O₂ (g), is the sole electron acceptor in aerobic systems.

                             O₂   +   4 e- + 4H+   =   2H₂O

When Fe (II) coming in contact with molecular oxygen (O₂), following reactions are take place.

              H+ + 1/4 O₂ + e- = 1/2 H2O          1.229V

              Fe²⁺   = Fe³⁺   + e-                           -0.711 V

So          Fe²⁺ + 1/2O₂ + H⁺ = Fe³⁺ + 1/2 H₂O            0.518V

A positive ∆Eh, means that the reaction is thermodynamically favorable.

If a reduced species MnO₂ with a low redox potential is present with a species in the oxidized form which has a higher redox potential, then there is a high probability for oxidation of the reduced species and reduction of the oxidized species.            
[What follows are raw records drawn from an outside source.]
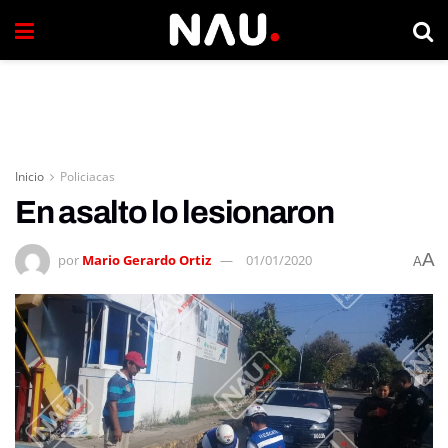
Inicio
Policiacas
En asalto lo lesionaron
A
por
Mario Gerardo Ortiz
01/01/2020
A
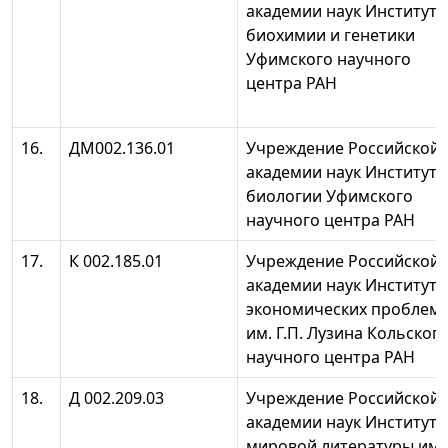
академии наук Институт
биохимии и генетики
Уфимского научного
центра РАН
16.
ДМ002.136.01
Учреждение Российской
академии наук Институт
биологии Уфимского
научного центра РАН
17.
К 002.185.01
Учреждение Российской
академии наук Институт
экономических проблем
им. Г.П. Лузина Кольског
научного центра РАН
18.
Д 002.209.03
Учреждение Российской
академии наук Институт
мировой литературы им.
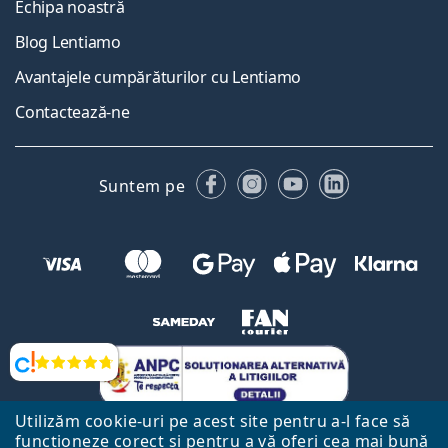
Echipa noastră
Blog Lentiamo
Avantajele cumpărăturilor cu Lentiamo
Contactează-ne
Facebook
Instagram
YouTube
LinkedIn
Suntem pe
Opinii
Utilizăm cookie-uri pe acest site pentru a-l face să
funcționeze corect și pentru a vă oferi cea mai bună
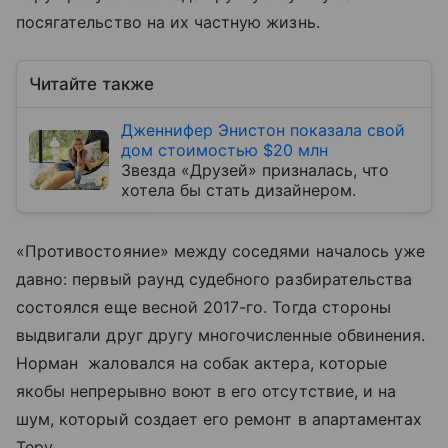
посягательство на их частную жизнь.
Читайте также
Дженнифер Энистон показала свой
дом стоимостью $20 млн
Звезда «Друзей» призналась, что
хотела бы стать дизайнером.
«Противостояние» между соседями началось уже
давно: первый раунд судебного разбирательства
состоялся еще весной 2017-го. Тогда стороны
выдвигали друг другу многочисленные обвинения.
Норман жаловался на собак актера, которые
якобы непрерывно воют в его отсутствие, и на
шум, который создает его ремонт в апартаментах
Теру.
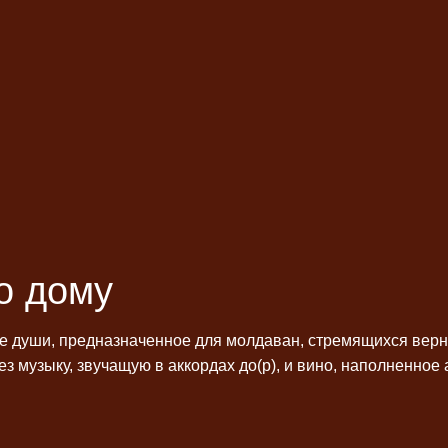
о дому
души, предназначенное для молдаван, стремящихся вернут
рез музыку, звучащую в аккордах до(р), и вино, наполненно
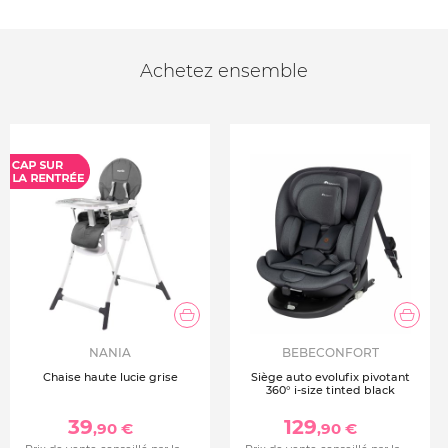
Achetez ensemble
NANIA
BEBECONFORT
Chaise haute lucie grise
Siège auto evolufix pivotant
360° i-size tinted black
39
129
,90 €
,90 €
              1/8H₂S + 1/2 H₂O = 1/8 SO₄^2- + 5/4H⁺ + e-             -0.303V

              1/2 MnO₂ (s) + 2H⁺ + e- = 1/2 Mn²⁺ + H₂O             1.23V

              1/8H₂S + 1/2MnO₂ (s) + 1/2H₂O + 3/4H⁺ = 1/8SO₄^2- + 1/2 Mn²⁺ + 1/2H₂O              0.927V

A positive ∆Eh, means that the reaction is thermodynamically favorable.

When the pH is 2, H⁺ consumption in the reduction reactions increases the pH.

              MnO₂ (s) + 4 H⁺ + 2e- = Mn²⁺ + 2H₂O

If the pH is 7, then the precipitation of metal ions such as Fe and Mn as hydroxides, carbonates, or sulfides tends to lower the pH.

              Fe²⁺ + 2 H₂O = Fe (OH)₂ + 2 H⁺

An organism could get “enough” energy to grow from each of these four processes ^​ Fe, Mn, S₂ and As cycles.